### Task statement
Give back the records in their entirety, exactly.

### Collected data
- Opening Delimiter -

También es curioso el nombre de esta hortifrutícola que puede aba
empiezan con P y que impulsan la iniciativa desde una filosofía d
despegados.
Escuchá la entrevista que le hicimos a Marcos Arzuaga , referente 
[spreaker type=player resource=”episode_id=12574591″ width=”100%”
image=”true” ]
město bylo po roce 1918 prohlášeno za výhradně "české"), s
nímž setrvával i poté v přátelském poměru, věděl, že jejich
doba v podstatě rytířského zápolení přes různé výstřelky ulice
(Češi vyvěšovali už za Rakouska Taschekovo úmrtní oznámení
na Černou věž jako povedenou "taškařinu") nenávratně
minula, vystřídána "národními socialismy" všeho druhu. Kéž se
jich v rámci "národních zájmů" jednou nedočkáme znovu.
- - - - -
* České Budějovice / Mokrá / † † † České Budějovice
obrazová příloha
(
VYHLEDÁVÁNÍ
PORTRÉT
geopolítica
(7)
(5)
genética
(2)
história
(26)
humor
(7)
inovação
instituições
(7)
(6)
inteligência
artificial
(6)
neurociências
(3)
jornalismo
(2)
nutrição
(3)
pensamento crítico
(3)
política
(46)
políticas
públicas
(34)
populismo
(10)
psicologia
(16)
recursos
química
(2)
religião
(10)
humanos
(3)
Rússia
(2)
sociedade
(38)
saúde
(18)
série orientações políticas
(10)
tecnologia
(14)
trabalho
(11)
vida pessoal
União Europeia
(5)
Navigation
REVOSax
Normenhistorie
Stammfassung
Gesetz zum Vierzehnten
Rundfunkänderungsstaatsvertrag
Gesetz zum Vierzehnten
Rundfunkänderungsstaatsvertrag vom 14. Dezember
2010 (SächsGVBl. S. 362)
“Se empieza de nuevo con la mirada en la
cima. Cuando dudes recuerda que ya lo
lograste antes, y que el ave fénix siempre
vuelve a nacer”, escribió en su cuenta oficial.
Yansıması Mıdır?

- Closing Delimiter -

### Finished task
También es curioso el nombre de esta hortifrutícola que puede aba
empiezan con P y que impulsan la iniciativa desde una filosofía d
despegados.
Escuchá la entrevista que le hicimos a Marcos Arzuaga , referente 
[spreaker type=player resource=”episode_id=12574591″ width=”100%”
image=”true” ]
město bylo po roce 1918 prohlášeno za výhradně "české"), s
nímž setrvával i poté v přátelském poměru, věděl, že jejich
doba v podstatě rytířského zápolení přes různé výstřelky ulice
(Češi vyvěšovali už za Rakouska Taschekovo úmrtní oznámení
na Černou věž jako povedenou "taškařinu") nenávratně
minula, vystřídána "národními socialismy" všeho druhu. Kéž se
jich v rámci "národních zájmů" jednou nedočkáme znovu.
- - - - -
* České Budějovice / Mokrá / † † † České Budějovice
obrazová příloha
(
VYHLEDÁVÁNÍ
PORTRÉT
geopolítica
(7)
(5)
genética
(2)
história
(26)
humor
(7)
inovação
instituições
(7)
(6)
inteligência
artificial
(6)
neurociências
(3)
jornalismo
(2)
nutrição
(3)
pensamento crítico
(3)
política
(46)
políticas
públicas
(34)
populismo
(10)
psicologia
(16)
recursos
química
(2)
religião
(10)
humanos
(3)
Rússia
(2)
sociedade
(38)
saúde
(18)
série orientações políticas
(10)
tecnologia
(14)
trabalho
(11)
vida pessoal
União Europeia
(5)
Navigation
REVOSax
Normenhistorie
Stammfassung
Gesetz zum Vierzehnten
Rundfunkänderungsstaatsvertrag
Gesetz zum Vierzehnten
Rundfunkänderungsstaatsvertrag vom 14. Dezember
2010 (SächsGVBl. S. 362)
“Se empieza de nuevo con la mirada en la
cima. Cuando dudes recuerda que ya lo
lograste antes, y que el ave fénix siempre
vuelve a nacer”, escribió en su cuenta oficial.
Yansıması Mıdır?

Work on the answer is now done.